++++ TESTO FORNITO ++++

Questa relativa tolleranza è stata rimessa in discussione da due fatti: la forte crescita economica cinese basata anche su una aumentata capacità di innovazione tecnologica e il mutamento di indirizzo che ha impresso alla Cina la direzione di Xi Jinping. Dal punto di vista di Washington era sempre più evidente che cominciava ad emergere un nuovo competitore globale che non si accontentava più di essere solo il fornitore di mano d’opera a basso prezzo per le grandi multinazionali occidentali con un ruolo subalterno e accomodante nella divisione mondiale del lavoro.

La maggioranza della leadership cinese, che ha garantito l’ascesa e la permanenza al potere di Xi Jinping, si è trovata a fronteggiare una serie di contraddizioni sia interne che legate alla sua collocazione internazionale. Abbiamo segnalato già nel nostro articolo della scorsa settimana come Xi abbia dato un quadro molto critico della situazione cinese quale si era trovato nel momento della sua elezioni alla guida del Partito Comunista. Stavano emergendo crescenti contraddizioni tra l’estensione di elementi di capitalismo e la capacità del partito di guidare la società e di indirizzarla verso obbiettivi di lungo periodo.

++++

■ **RICHIESTA SCRITTA 1**:
Formatta come lista JSON di stringhe tutte le righe dei record sui pezzi CAD, una stringa per riga, saltando le righe vuote. Lascia fuori le immagini.
Il testo e i record non hanno nessun legame tra loro.

++++ RECORD DEL DATASET ++++

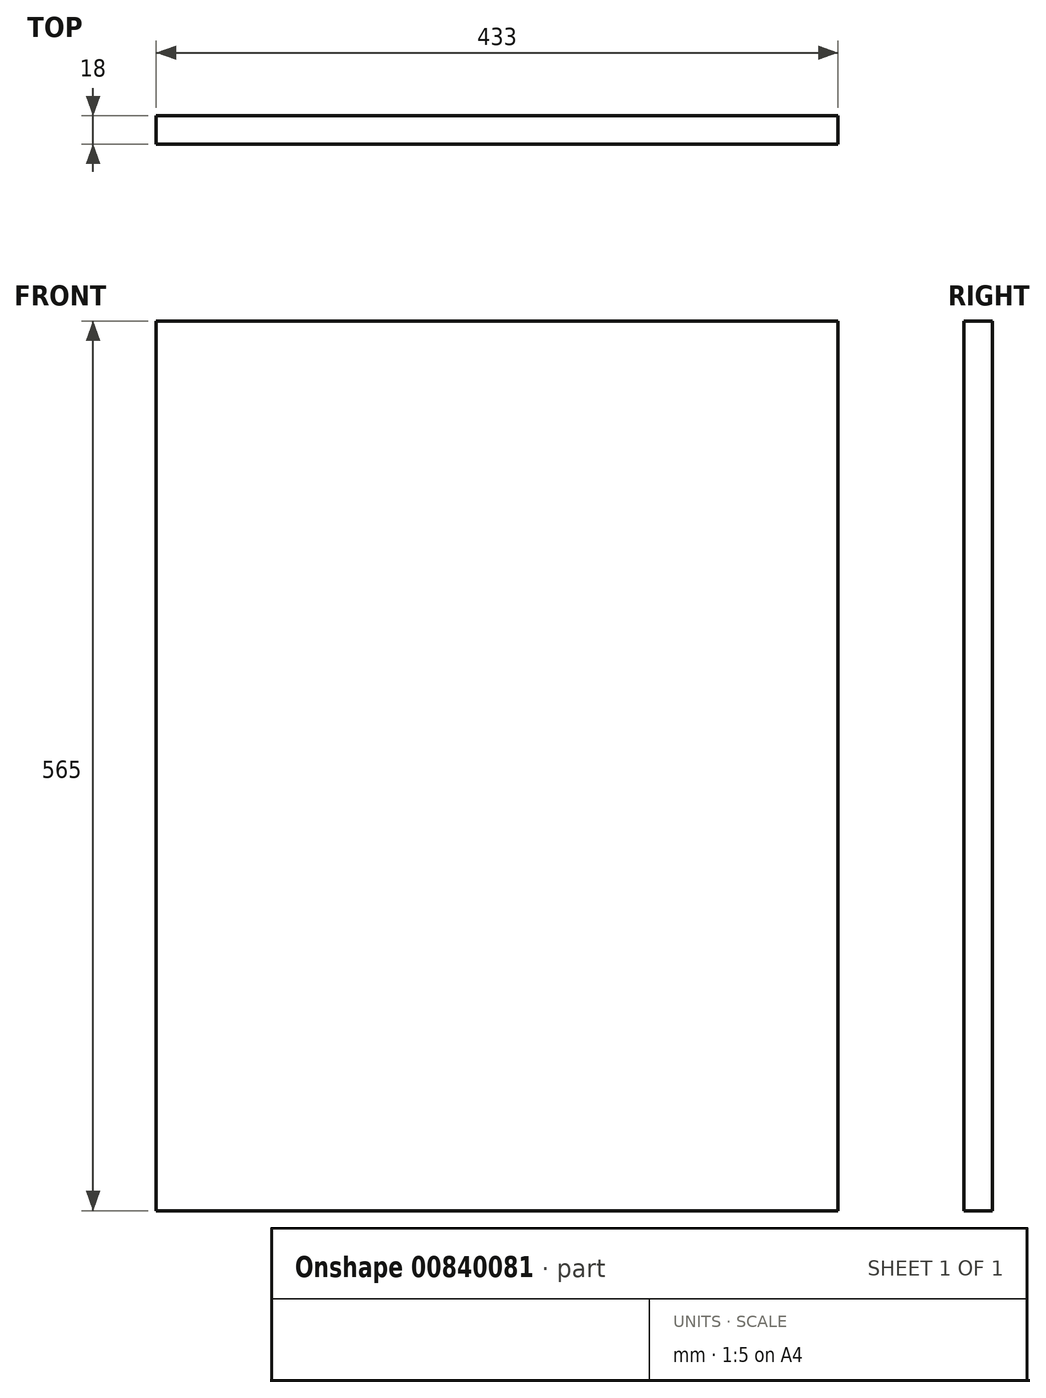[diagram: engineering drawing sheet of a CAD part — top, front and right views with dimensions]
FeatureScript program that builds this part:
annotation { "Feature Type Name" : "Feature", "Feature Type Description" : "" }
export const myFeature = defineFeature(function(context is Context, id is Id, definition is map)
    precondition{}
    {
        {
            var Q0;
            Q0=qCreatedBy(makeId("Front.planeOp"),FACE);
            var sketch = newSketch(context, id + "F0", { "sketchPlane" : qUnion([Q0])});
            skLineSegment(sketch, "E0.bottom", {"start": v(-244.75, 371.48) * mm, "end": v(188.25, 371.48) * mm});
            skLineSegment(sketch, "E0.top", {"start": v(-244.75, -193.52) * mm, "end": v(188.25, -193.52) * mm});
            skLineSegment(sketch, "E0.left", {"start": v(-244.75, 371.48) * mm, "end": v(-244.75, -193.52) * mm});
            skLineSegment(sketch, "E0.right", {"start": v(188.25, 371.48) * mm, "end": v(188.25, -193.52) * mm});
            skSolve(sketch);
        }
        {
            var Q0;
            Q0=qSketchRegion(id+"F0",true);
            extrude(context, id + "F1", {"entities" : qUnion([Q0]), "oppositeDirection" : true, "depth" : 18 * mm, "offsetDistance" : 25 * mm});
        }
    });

++++

■ **RICHIESTA SCRITTA 2**:
Secondo il testo sulla Cina, quali due fatti hanno rimesso in discussione la relativa tolleranza?

■ **RISULTATO 1**:
[
  "[diagram: engineering drawing sheet of a CAD part — top, front and right views with dimensions]",
  "FeatureScript program that builds this part:",
  "annotation { \"Feature Type Name\" : \"Feature\", \"Feature Type Description\" : \"\" }",
  "export const myFeature = defineFeature(function(context is Context, id is Id, definition is map)",
  "    precondition{}",
  "    {",
  "        {",
  "            var Q0;",
  "            Q0=qCreatedBy(makeId(\"Front.planeOp\"),FACE);",
  "            var sketch = newSketch(context, id + \"F0\", { \"sketchPlane\" : qUnion([Q0])});",
  "            skLineSegment(sketch, \"E0.bottom\", {\"start\": v(-244.75, 371.48) * mm, \"end\": v(188.25, 371.48) * mm});",
  "            skLineSegment(sketch, \"E0.top\", {\"start\": v(-244.75, -193.52) * mm, \"end\": v(188.25, -193.52) * mm});",
  "            skLineSegment(sketch, \"E0.left\", {\"start\": v(-244.75, 371.48) * mm, \"end\": v(-244.75, -193.52) * mm});",
  "            skLineSegment(sketch, \"E0.right\", {\"start\": v(188.25, 371.48) * mm, \"end\": v(188.25, -193.52) * mm});",
  "            skSolve(sketch);",
  "        }",
  "        {",
  "            var Q0;",
  "            Q0=qSketchRegion(id+\"F0\",true);",
  "            extrude(context, id + \"F1\", {\"entities\" : qUnion([Q0]), \"oppositeDirection\" : true, \"depth\" : 18 * mm, \"offsetDistance\" : 25 * mm});",
  "        }",
  "    });"
]

■ **RISULTATO 2**:
La forte crescita economica cinese, basata anche su una maggiore capacità di innovazione tecnologica, e il cambio di indirizzo impresso alla Cina dalla direzione di Xi Jinping.